1 Zoek de fout

2 plurale tanta

3 bedaarlijk, nozel en besuisd

4 knikkebollen en kokhalzen

5 de missende tussen-n

6 ‘uit’ - woorden met 2 betekenissen

7 als de ph geen f is 

8 de komma achter een aanhef






Merkwaardige taal

(deze pagina is bijgewerkt op 31 januari 2023)



1. Zoek de fout in dit boekomslag


Bekijk dit omslag eens goed en probeer er achter te komen wat er niet klopt. 

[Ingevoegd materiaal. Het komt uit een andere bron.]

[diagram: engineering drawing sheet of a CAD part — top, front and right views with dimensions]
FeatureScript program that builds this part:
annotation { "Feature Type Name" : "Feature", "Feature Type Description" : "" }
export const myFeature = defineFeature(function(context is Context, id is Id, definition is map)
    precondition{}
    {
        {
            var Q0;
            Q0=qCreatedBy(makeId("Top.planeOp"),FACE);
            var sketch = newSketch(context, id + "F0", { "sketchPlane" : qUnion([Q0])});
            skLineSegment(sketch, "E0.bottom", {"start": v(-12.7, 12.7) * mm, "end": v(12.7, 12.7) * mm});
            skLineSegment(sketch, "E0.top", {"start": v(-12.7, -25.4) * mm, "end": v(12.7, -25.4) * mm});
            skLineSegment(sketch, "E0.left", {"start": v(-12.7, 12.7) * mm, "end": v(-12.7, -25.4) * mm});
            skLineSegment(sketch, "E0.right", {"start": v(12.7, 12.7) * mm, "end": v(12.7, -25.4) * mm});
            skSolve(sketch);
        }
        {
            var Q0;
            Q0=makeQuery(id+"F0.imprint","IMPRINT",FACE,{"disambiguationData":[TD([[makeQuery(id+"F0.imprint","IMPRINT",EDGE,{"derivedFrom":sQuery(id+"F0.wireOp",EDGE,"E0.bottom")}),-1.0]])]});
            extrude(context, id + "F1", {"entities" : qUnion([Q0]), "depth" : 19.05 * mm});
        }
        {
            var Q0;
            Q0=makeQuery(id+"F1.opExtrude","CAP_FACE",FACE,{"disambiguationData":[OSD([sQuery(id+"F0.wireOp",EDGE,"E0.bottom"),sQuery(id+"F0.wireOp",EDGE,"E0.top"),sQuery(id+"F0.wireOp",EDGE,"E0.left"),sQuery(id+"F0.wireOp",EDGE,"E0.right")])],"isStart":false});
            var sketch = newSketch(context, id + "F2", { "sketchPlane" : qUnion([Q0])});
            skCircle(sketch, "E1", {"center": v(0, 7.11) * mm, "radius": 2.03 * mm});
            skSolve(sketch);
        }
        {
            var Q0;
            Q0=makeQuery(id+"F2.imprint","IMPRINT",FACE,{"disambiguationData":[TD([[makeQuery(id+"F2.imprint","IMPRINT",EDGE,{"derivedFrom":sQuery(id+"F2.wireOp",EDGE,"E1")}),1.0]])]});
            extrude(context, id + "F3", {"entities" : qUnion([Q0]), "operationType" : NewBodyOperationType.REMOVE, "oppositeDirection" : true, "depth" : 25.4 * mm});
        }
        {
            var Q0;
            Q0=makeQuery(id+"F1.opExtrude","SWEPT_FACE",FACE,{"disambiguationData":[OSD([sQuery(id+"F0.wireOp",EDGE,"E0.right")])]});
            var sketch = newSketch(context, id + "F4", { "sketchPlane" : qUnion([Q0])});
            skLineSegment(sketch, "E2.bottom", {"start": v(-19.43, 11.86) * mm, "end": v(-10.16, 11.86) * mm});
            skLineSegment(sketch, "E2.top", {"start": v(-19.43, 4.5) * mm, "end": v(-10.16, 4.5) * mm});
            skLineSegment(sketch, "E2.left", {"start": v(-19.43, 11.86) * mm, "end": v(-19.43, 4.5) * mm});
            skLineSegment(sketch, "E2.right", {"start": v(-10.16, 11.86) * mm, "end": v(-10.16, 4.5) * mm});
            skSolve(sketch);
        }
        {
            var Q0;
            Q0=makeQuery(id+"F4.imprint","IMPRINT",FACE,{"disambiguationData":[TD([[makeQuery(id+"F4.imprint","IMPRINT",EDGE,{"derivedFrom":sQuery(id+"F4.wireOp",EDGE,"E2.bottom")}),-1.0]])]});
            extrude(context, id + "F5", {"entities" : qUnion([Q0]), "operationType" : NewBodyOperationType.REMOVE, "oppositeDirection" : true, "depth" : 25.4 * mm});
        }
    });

Het wonderlijke is dat de corrector het niet heeft gezien, de drukker niet, en tientallen boekhandelaren en boekrecensenten ook niet. Professor Marten Pickering, taalpsycholoog, schijnt te weten hoe dat komt. U bent een knappert als u het ziet voor u de oplossing (op zijn kop) leest

2. Pluralia tantum (dat blijkt namelijk het meervoud te zijn van plurale tantum)

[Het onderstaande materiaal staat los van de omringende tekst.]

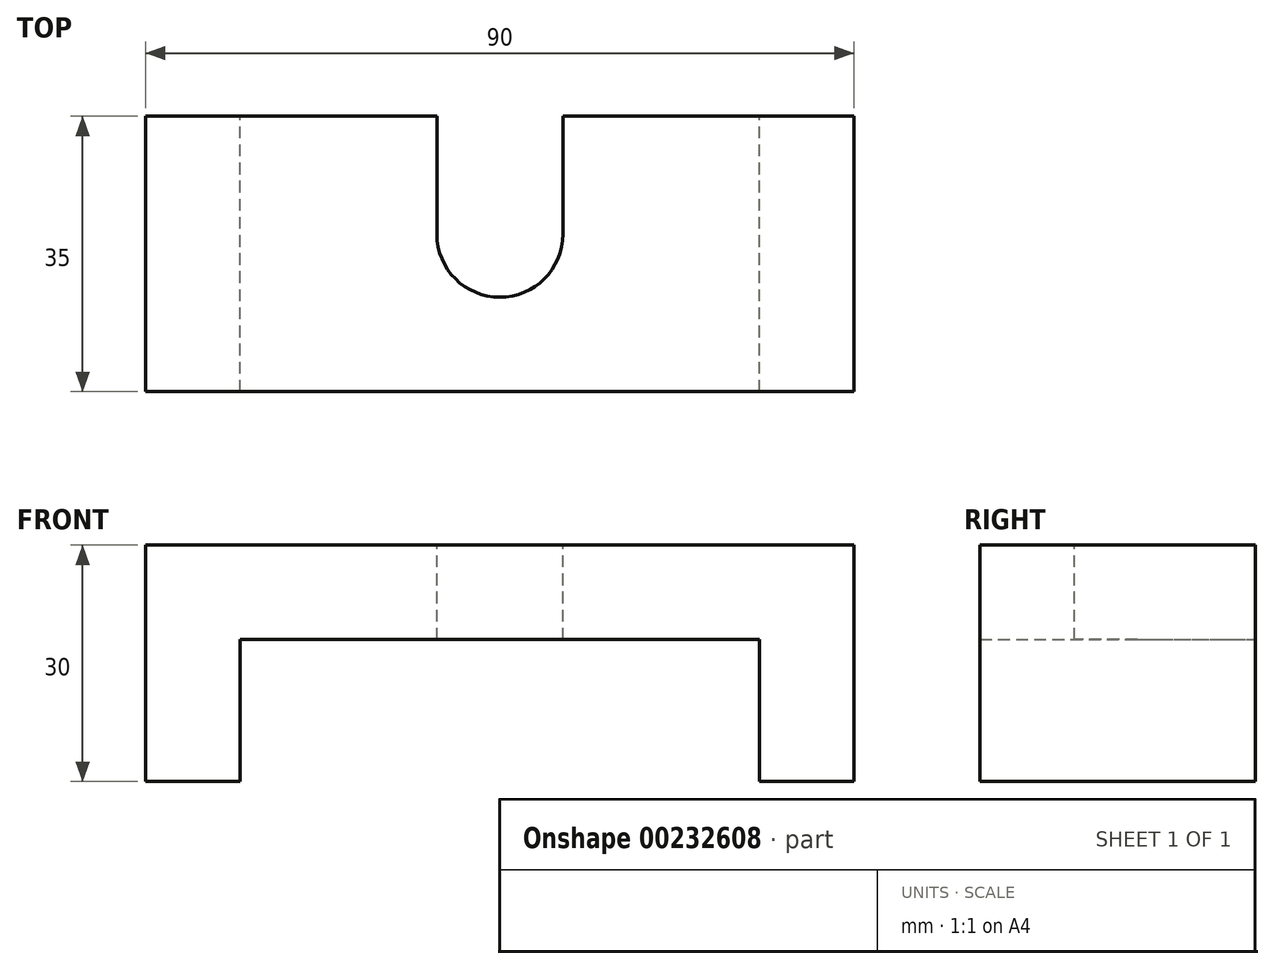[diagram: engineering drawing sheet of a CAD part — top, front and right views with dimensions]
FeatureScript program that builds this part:
annotation { "Feature Type Name" : "Feature", "Feature Type Description" : "" }
export const myFeature = defineFeature(function(context is Context, id is Id, definition is map)
    precondition{}
    {
        {
            var Q0;
            Q0=qCreatedBy(makeId("Front.planeOp"),FACE);
            var sketch = newSketch(context, id + "F0", { "sketchPlane" : qUnion([Q0])});
            skLineSegment(sketch, "E0", {"start": v(0, 0) * mm, "end": v(0, 30) * mm});
            skLineSegment(sketch, "E1", {"start": v(0, 30) * mm, "end": v(90, 30) * mm});
            skLineSegment(sketch, "E2", {"start": v(90, 30) * mm, "end": v(90, 0) * mm});
            skLineSegment(sketch, "E3", {"start": v(90, 0) * mm, "end": v(78, 0) * mm});
            skLineSegment(sketch, "E4", {"start": v(78, 0) * mm, "end": v(78, 18) * mm});
            skLineSegment(sketch, "E5", {"start": v(78, 18) * mm, "end": v(12, 18) * mm});
            skLineSegment(sketch, "E6", {"start": v(12, 18) * mm, "end": v(12, 0) * mm});
            skLineSegment(sketch, "E7", {"start": v(12, 0) * mm, "end": v(0, 0) * mm});
            skSolve(sketch);
        }
        {
            var Q0;
            Q0 = qSketchRegion(id + "F0", true);
            extrude(context, id + "F1", {"entities" : qUnion([Q0]), "depth" : 35 * mm});
        }
        {
            var Q0;
            Q0=makeQuery(id+"F1.opExtrude","SWEPT_FACE",FACE,{"disambiguationData":[OSD([sQuery(id+"F0.wireOp",EDGE,"E1")])]});
            var sketch = newSketch(context, id + "F2", { "sketchPlane" : qUnion([Q0])});
            skArc(sketch, "E8", {"start": v(37, -15) * mm, "mid": v(45, -23) * mm, "end": v(53, -15) * mm});
            skLineSegment(sketch, "E9", {"start": v(37, 0) * mm, "end": v(53, 0) * mm});
            skLineSegment(sketch, "E10", {"start": v(53, 0) * mm, "end": v(53, -15) * mm});
            skLineSegment(sketch, "E11", {"start": v(37, 0) * mm, "end": v(37, -15) * mm});
            skSolve(sketch);
        }
        {
            var Q0;
            Q0 = qSketchRegion(id + "F2", true);
            extrude(context, id + "F3", {"entities" : qUnion([Q0]), "operationType" : NewBodyOperationType.REMOVE, "endBound" : BoundingType.THROUGH_ALL, "oppositeDirection" : true, "depth" : 25 * mm});
        }
    });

Een plurale tantum is een woord dat alleen in de meervoudsvorm voorkomt., zoals hersenen. Maar het is best grappig om je een plurale tantum in het enkelvoud voor te stellen. Ik ben begonnen met een verzameling. Voor aanvullingen sta ik graag open. Op 31 januari 23 bedacht ik nog 'een frats'. 


een hurk (hij zat op een van zijn hurken)

een soor (als je de meeste sores achter je hebt kunnen laten en er nog eentje over is)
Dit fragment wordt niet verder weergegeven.